Single-molecule protein unfolding in solid state nanopores

Abstract

We use single silicon nitride nanopores to study folded, partially folded, and unfolded single proteins by measuring their excluded volumes. The DNA-calibrated translocation signals of beta-lactoglobulin and histidine-containing phosphocarrier protein match quantitatively with that predicted by a simple sum of the partial volumes of the amino acids in the polypeptide segment inside the pore when translocation stalls due to the primary charge sequence. Our analysis suggests that the majority of the protein molecules were linear or looped during translocation and that the electrical forces present under physiologically relevant potentials can unfold proteins. Our results show that the nanopore translocation signals are sensitive enough to distinguish the folding state of a protein and distinguish between proteins based on the excluded volume of a local segment of the polypeptide chain that transiently stalls in the nanopore due to the primary sequence of charges.

Figure 1

A) Schematic diagram of a nanopore translocation experiment. The three-dimensional structure of βLGa dimer derived from PDB file 2AKQ is shown approximately to scale with typical SiN_x nanopores. Positive and negative residues at pH 7 are colored blue and red respectively. B) Several recorded βLGa current blockage events (event driven mode). C) The primary sequence of βLGa.

Figure 2

Event distributions. βLGa in: (A) 2 M KCl with no urea at pH 7 120 mV, (B) 2 M KCl 5 M urea at pH 7 120 mV, (C) 2 M KCl 8 M urea at pH 7 120 mV, (D) 2 M KCl with no urea at pH 7 60 mV inset: Sample events, (E) 2 M KCl with no urea at pH 4.6 –120 mV inset: Sample events. (F) 2.7 kbp dsDNA in 1 M KCl 120 mV. The solid curves on the right axes are fits the marginal distributions (circles)of ΔI_b with individual Gaussian contributions shown. The solid curves on the bottom axes are fits to the marginal distributions (circles) of t_d. using the biased diffusion model. Circled numbers annotate clusters in the joint and marginal distributions as discussed in the text and Table 1. The scatter plots of the event joint distributions are colored by statistical contribution to the different clusters fit in the marginal current blockage distributions. All plots share the same excluded volume axis in the center. The diameter of nanopore used for the series measurements was D_p=8±2 nm as imaged by TEM. (See SI) The open pore current I₀ was 15.5, 12, 7.8, 7.9, 6.5, and 7.5 nA from panels A to F respectively.

Figure 3

HPr (right panels) and βLGa (left panels) measured in the same nanopore.
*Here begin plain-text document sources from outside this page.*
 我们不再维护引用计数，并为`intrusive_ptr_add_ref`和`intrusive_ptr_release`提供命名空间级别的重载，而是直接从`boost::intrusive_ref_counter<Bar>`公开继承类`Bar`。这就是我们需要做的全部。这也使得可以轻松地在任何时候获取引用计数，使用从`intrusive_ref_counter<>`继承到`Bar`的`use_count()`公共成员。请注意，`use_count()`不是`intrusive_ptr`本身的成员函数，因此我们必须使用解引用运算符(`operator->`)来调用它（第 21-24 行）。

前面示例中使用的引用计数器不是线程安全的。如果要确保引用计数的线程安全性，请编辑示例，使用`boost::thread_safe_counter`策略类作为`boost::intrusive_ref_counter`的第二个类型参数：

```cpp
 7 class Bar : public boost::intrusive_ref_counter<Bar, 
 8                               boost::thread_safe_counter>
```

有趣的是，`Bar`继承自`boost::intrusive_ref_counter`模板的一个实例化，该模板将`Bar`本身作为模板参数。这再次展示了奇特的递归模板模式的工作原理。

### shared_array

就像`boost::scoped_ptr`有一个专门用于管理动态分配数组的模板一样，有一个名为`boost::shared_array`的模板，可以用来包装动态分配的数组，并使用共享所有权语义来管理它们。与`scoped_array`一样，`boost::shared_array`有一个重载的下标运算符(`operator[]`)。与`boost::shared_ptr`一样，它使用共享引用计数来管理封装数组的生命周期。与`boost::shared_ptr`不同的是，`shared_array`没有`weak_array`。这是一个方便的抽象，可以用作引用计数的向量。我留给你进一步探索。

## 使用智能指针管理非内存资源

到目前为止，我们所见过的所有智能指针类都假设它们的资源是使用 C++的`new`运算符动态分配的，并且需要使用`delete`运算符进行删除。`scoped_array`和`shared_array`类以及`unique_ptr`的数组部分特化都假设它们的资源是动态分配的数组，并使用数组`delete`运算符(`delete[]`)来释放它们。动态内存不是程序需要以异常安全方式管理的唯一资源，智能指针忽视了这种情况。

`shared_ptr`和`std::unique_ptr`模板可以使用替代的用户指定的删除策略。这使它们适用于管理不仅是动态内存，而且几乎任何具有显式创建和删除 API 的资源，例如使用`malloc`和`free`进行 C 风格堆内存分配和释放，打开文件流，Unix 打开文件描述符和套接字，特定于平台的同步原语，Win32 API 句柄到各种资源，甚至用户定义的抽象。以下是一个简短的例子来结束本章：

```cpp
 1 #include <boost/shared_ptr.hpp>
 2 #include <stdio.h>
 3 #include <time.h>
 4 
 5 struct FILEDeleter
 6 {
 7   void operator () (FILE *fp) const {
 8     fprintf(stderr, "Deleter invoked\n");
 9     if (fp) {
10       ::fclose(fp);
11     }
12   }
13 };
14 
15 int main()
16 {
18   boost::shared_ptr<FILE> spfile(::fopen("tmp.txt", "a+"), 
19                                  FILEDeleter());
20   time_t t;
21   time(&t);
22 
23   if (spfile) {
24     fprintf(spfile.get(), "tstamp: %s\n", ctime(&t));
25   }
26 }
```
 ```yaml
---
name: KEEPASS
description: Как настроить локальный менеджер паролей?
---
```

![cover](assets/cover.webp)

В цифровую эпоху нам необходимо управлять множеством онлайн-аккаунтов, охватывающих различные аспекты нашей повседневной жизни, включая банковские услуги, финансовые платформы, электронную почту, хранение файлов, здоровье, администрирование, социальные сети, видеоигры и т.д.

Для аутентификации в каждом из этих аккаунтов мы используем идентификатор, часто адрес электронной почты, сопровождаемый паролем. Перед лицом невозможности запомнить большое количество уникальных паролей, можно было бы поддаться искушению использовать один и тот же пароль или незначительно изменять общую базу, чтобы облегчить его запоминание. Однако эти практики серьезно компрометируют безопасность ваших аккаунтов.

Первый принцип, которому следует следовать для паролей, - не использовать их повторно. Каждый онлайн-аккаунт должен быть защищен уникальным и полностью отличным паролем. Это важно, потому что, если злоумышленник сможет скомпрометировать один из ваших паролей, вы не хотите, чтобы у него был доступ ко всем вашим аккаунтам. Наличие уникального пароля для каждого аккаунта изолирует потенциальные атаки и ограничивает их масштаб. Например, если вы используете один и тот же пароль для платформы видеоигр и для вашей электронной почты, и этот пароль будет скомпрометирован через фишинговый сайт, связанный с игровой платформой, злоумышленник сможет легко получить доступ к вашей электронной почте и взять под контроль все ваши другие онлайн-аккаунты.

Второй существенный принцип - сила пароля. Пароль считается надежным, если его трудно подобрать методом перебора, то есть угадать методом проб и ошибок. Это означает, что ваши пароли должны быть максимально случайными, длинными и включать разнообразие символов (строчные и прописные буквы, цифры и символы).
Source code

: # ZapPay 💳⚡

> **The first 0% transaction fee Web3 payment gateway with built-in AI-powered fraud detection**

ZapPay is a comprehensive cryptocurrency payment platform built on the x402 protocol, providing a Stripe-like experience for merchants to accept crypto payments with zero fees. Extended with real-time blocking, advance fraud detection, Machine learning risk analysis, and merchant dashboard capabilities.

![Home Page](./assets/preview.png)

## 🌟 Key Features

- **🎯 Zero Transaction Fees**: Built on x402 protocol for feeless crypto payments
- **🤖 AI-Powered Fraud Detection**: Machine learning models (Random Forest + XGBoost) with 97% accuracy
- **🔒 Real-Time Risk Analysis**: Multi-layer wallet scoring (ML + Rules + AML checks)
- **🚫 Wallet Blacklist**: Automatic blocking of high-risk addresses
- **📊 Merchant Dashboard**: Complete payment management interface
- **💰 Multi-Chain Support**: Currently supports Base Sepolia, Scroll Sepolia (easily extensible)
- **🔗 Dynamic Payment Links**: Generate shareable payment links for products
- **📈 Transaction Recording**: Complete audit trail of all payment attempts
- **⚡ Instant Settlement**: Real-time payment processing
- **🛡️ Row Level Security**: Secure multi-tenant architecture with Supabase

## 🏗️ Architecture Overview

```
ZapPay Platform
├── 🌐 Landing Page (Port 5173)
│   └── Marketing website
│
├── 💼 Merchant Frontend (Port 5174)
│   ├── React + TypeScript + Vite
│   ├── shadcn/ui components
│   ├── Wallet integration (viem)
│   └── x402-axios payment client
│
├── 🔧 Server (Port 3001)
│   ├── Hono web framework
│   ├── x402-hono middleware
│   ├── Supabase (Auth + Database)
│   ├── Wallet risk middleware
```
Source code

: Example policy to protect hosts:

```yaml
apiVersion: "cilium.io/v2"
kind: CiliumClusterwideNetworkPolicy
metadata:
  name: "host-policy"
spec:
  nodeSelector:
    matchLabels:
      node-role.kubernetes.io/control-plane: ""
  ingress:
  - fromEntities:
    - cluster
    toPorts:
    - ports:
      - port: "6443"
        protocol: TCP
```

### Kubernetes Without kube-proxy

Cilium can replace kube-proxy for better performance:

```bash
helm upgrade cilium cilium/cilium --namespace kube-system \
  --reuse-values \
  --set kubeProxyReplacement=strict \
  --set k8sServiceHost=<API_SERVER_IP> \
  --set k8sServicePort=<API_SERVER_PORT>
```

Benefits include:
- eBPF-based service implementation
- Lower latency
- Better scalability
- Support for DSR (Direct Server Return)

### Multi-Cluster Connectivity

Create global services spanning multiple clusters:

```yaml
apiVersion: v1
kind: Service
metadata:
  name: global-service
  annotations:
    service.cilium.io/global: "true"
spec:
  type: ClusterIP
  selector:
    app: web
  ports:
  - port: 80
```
The nanopore had an average diameter of D_p=4±1 nm and the open pore current was I₀=3.2 nA in 8 M urea and 2 M KCl.

Figure 4

A) The net charge at pH 7.0 of βGLa and HPr as predicted by treating the ionization of the individual amino acids as independent as a function of the number of residues translocated. B) The calculated Λ assuming a contour length equal to H_eff=20nm for βGLa and HPr as a function of number of amino acids translocated. The octagons mark the location of stall points in the translocation. C) The electrostatic contribution to the potential energy of βGLa as a function of the number of amino acids translocated through the nanopore for various values of H_eff as labeled in the figure. This potential is for the translocation of the C terminus first. D) A schematic of the linear translocation geometry for βGLa with positive and negative residues colored blue and red, respectively.

Figure 5

(A, B) Possible looped translocation geometries for the unfolded protein with no disulfide bonds intact. These loops are pre-formed in the native structure as shown in Fig. 1. (A) The E51 loop insertion has two stall locations with different excluded volumes. (B) Two stall points for the L133 loop occur at similar excluded volumes. (C, D, E, G) Possible translocation geometries for the partially unfolded protein with native disulfide bonds intact. (C) Two stall points for the C106-C119 loop occur at different excluded volumes. (D) The C66-C161 insertion has only a shallow stall point near the exit and is expected to translocate more rapidly. (E) If the negatively charged loop at E51 inserts first the result is a broad stall with transloation volume close to that of the full protein. (F) Diagram of βLGa showing the location and relationship of secondary structural elements. The small circles show the charge of residues as red for negative and blue for positive. The large red circles highlight clusters of negatively charged (at pH 7.0) amino acids present on turns at the surface of the protein that may be “hooks” for unfolding translocation with a positively biased trans chamber. Native disulfide bonds between C106-C119 and C66-C161 are shown in yellow. (G) Disulfide linked dimers will have more complicated translocations patterns with peak volumes ranging from 4–6 strands. These translocation diagrams were calculated for a H_eff=20nm pore. (H) The primary sequence of βLGa.